◆ **What you have to do**
Print every record exactly as it appears. Leave the pictures out.
──────── Input records
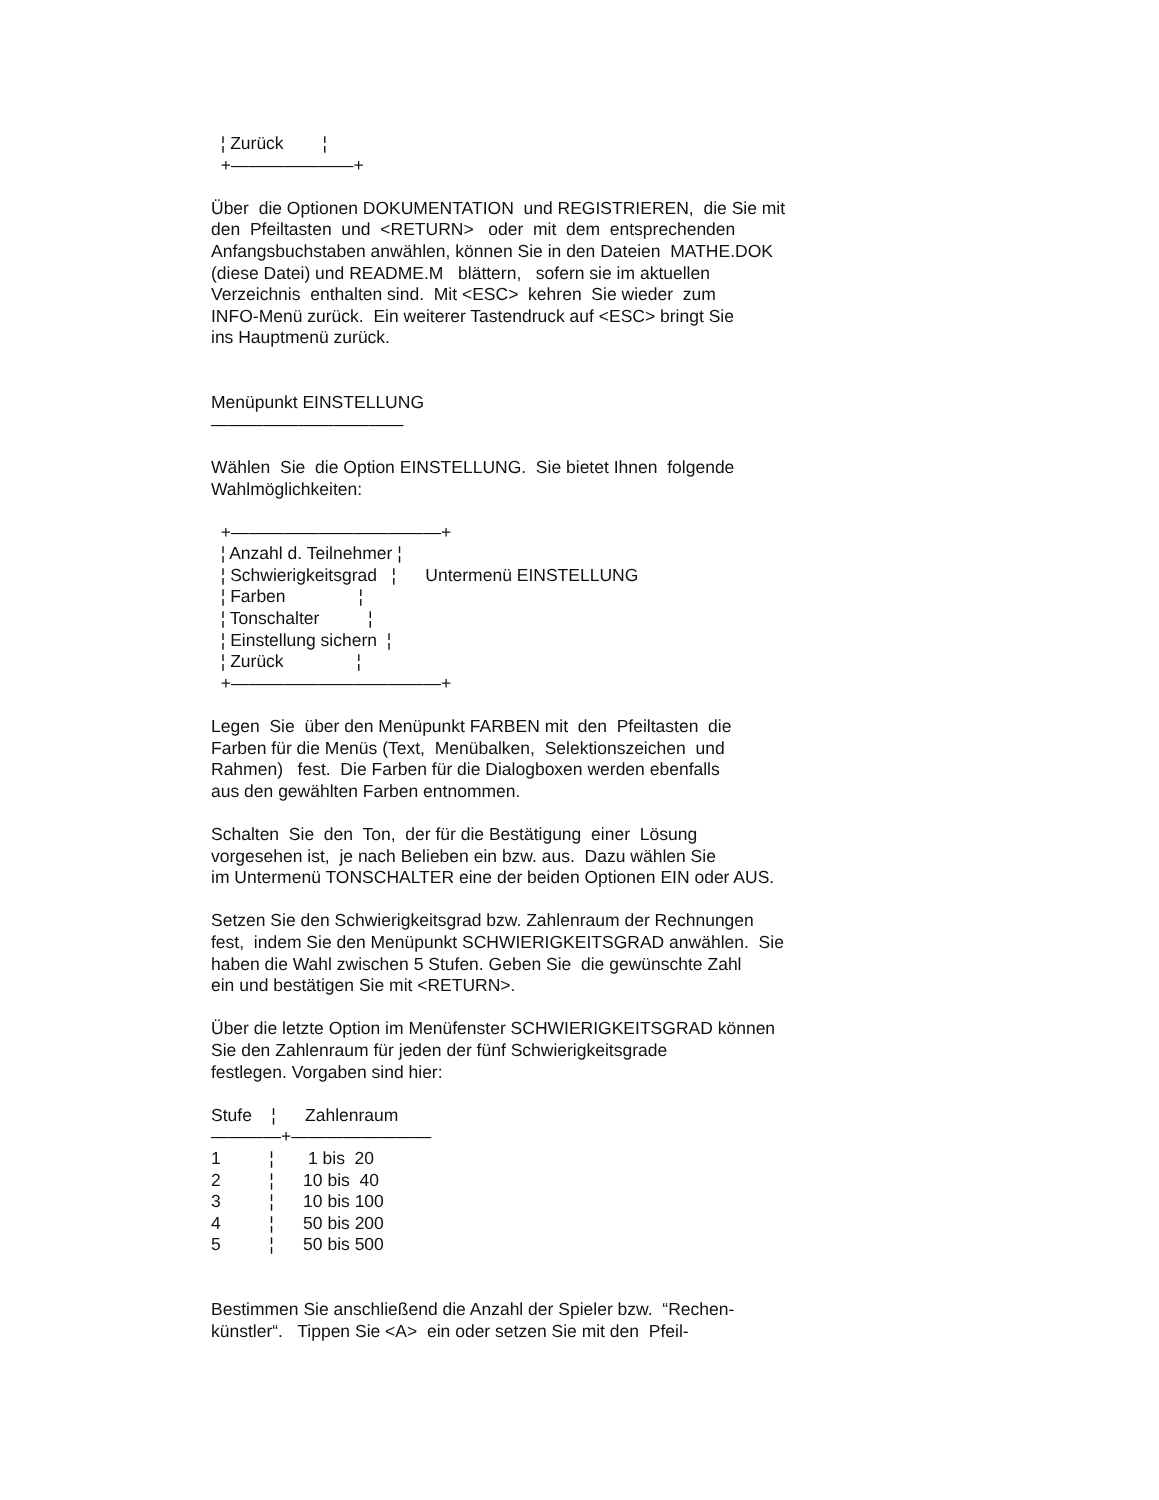¦ Zurück ¦
+———————+
Über die Optionen DOKUMENTATION und REGISTRIEREN, die Sie mit den Pfeiltasten und <RETURN> oder mit dem entsprechenden Anfangsbuchstaben anwählen, können Sie in den Dateien MATHE.DOK (diese Datei) und README.M blättern, sofern sie im aktuellen Verzeichnis enthalten sind. Mit <ESC> kehren Sie wieder zum INFO-Menü zurück. Ein weiterer Tastendruck auf <ESC> bringt Sie ins Hauptmenü zurück.
Menüpunkt EINSTELLUNG ———————————
Wählen Sie die Option EINSTELLUNG. Sie bietet Ihnen folgende Wahlmöglichkeiten:
+————————————+ ¦ Anzahl d. Teilnehmer ¦ ¦ Schwierigkeitsgrad ¦ Untermenü EINSTELLUNG ¦ Farben ¦ ¦ Tonschalter ¦ ¦ Einstellung sichern ¦ ¦ Zurück ¦ +————————————+
Legen Sie über den Menüpunkt FARBEN mit den Pfeiltasten die Farben für die Menüs (Text, Menübalken, Selektionszeichen und Rahmen) fest. Die Farben für die Dialogboxen werden ebenfalls aus den gewählten Farben entnommen.
Schalten Sie den Ton, der für die Bestätigung einer Lösung vorgesehen ist, je nach Belieben ein bzw. aus. Dazu wählen Sie im Untermenü TONSCHALTER eine der beiden Optionen EIN oder AUS.
Setzen Sie den Schwierigkeitsgrad bzw. Zahlenraum der Rechnungen fest, indem Sie den Menüpunkt SCHWIERIGKEITSGRAD anwählen. Sie haben die Wahl zwischen 5 Stufen. Geben Sie die gewünschte Zahl ein und bestätigen Sie mit <RETURN>.
Über die letzte Option im Menüfenster SCHWIERIGKEITSGRAD können Sie den Zahlenraum für jeden der fünf Schwierigkeitsgrade festlegen. Vorgaben sind hier:
Stufe ¦ Zahlenraum ————+———————— 1 ¦ 1 bis 20 2 ¦ 10 bis 40 3 ¦ 10 bis 100 4 ¦ 50 bis 200 5 ¦ 50 bis 500
Bestimmen Sie anschließend die Anzahl der Spieler bzw. “Rechen- künstler“. Tippen Sie <A> ein oder setzen Sie mit den Pfeil-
────────────────
◆ **Task output**
¦ Zurück ¦
+———————+
Über die Optionen DOKUMENTATION und REGISTRIEREN, die Sie mit den Pfeiltasten und <RETURN> oder mit dem entsprechenden Anfangsbuchstaben anwählen, können Sie in den Dateien MATHE.DOK (diese Datei) und README.M blättern, sofern sie im aktuellen Verzeichnis enthalten sind. Mit <ESC> kehren Sie wieder zum INFO-Menü zurück. Ein weiterer Tastendruck auf <ESC> bringt Sie ins Hauptmenü zurück.
Menüpunkt EINSTELLUNG ———————————
Wählen Sie die Option EINSTELLUNG. Sie bietet Ihnen folgende Wahlmöglichkeiten:
+————————————+ ¦ Anzahl d. Teilnehmer ¦ ¦ Schwierigkeitsgrad ¦ Untermenü EINSTELLUNG ¦ Farben ¦ ¦ Tonschalter ¦ ¦ Einstellung sichern ¦ ¦ Zurück ¦ +————————————+
Legen Sie über den Menüpunkt FARBEN mit den Pfeiltasten die Farben für die Menüs (Text, Menübalken, Selektionszeichen und Rahmen) fest. Die Farben für die Dialogboxen werden ebenfalls aus den gewählten Farben entnommen.
Schalten Sie den Ton, der für die Bestätigung einer Lösung vorgesehen ist, je nach Belieben ein bzw. aus. Dazu wählen Sie im Untermenü TONSCHALTER eine der beiden Optionen EIN oder AUS.
Setzen Sie den Schwierigkeitsgrad bzw. Zahlenraum der Rechnungen fest, indem Sie den Menüpunkt SCHWIERIGKEITSGRAD anwählen. Sie haben die Wahl zwischen 5 Stufen. Geben Sie die gewünschte Zahl ein und bestätigen Sie mit <RETURN>.
Über die letzte Option im Menüfenster SCHWIERIGKEITSGRAD können Sie den Zahlenraum für jeden der fünf Schwierigkeitsgrade festlegen. Vorgaben sind hier:
Stufe ¦ Zahlenraum ————+———————— 1 ¦ 1 bis 20 2 ¦ 10 bis 40 3 ¦ 10 bis 100 4 ¦ 50 bis 200 5 ¦ 50 bis 500
Bestimmen Sie anschließend die Anzahl der Spieler bzw. “Rechen- künstler“. Tippen Sie <A> ein oder setzen Sie mit den Pfeil-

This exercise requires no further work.